Yeah, this is silly. Pretty much every serializer in existence is going to handle this case. If the attacker wrote their own, then you might get lucky
AFAIU CSV is fundamentally ambiguous and can't actually be parsed in a fully deterministic way.

Edge cases get hard when dealing with nested commas, and there's no standard escape sequence.

Probably matters less with a two column arrangement, but things get really hairy really fast when you start adding types or BLOBs in the CSV.

AFAIK it's only "ambiguous" in the sense that if you get a csv file you can't determine the exact parsing behavior to use, but if you know what program created the csv (or what encoder options were used), it's not ambiguous to parse.

>but things get really hairy really fast when you start adding types or BLOBs in the CSV.

AFAIK BLOBs are hex encoded, which make them a non issue.

Hah! Half the time people will even do silly things like cat together multiple CSVs from different sources.

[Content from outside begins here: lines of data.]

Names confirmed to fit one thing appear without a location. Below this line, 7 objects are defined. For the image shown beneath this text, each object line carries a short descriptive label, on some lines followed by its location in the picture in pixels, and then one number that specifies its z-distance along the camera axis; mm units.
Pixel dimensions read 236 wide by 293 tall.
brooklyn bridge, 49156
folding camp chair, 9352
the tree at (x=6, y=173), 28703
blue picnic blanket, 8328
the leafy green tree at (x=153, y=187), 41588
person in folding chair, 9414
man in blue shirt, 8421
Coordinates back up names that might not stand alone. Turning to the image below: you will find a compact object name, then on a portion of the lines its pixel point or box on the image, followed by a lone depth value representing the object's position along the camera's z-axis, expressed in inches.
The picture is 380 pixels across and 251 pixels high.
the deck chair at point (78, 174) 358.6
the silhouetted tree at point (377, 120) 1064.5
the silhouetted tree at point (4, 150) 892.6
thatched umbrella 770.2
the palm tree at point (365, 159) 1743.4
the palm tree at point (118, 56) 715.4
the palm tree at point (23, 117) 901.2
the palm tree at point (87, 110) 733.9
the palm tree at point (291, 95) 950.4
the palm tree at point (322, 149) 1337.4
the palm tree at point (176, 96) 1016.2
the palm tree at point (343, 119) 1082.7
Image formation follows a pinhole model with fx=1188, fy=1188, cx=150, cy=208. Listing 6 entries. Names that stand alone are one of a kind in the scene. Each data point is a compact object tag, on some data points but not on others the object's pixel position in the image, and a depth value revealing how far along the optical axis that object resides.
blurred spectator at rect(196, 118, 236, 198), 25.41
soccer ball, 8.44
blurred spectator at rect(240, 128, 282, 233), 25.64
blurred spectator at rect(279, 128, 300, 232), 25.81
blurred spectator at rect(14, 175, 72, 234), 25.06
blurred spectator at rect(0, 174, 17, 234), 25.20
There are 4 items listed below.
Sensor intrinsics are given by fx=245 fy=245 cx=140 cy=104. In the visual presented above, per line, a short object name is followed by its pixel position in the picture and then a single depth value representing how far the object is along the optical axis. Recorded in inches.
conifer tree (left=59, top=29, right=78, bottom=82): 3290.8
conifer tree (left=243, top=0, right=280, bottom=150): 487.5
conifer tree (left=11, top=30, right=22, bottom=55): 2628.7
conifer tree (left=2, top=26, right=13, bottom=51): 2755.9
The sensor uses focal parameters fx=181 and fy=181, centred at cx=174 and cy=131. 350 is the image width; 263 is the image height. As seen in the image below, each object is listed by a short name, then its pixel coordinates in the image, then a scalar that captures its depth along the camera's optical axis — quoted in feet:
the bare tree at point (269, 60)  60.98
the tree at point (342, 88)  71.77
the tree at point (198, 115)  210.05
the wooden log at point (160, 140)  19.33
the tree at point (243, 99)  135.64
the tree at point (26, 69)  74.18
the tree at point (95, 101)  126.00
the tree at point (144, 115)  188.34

If blobs got consistently hex encoded, that would also be nice. Base64 is common, and there are multiple types of base64 encoding people use too.

Personally, I tend to think of CSV imports as something you can expect to have a ‘yield’ - and it’s never 100%.

yea so just do BSV or bell separated file. We already have "\n" newline separated files. We just need a cel seperator, '\b'. Problem solved.
On the plus side, accidentally cat’ng it to your terminal will be pleasantly musical.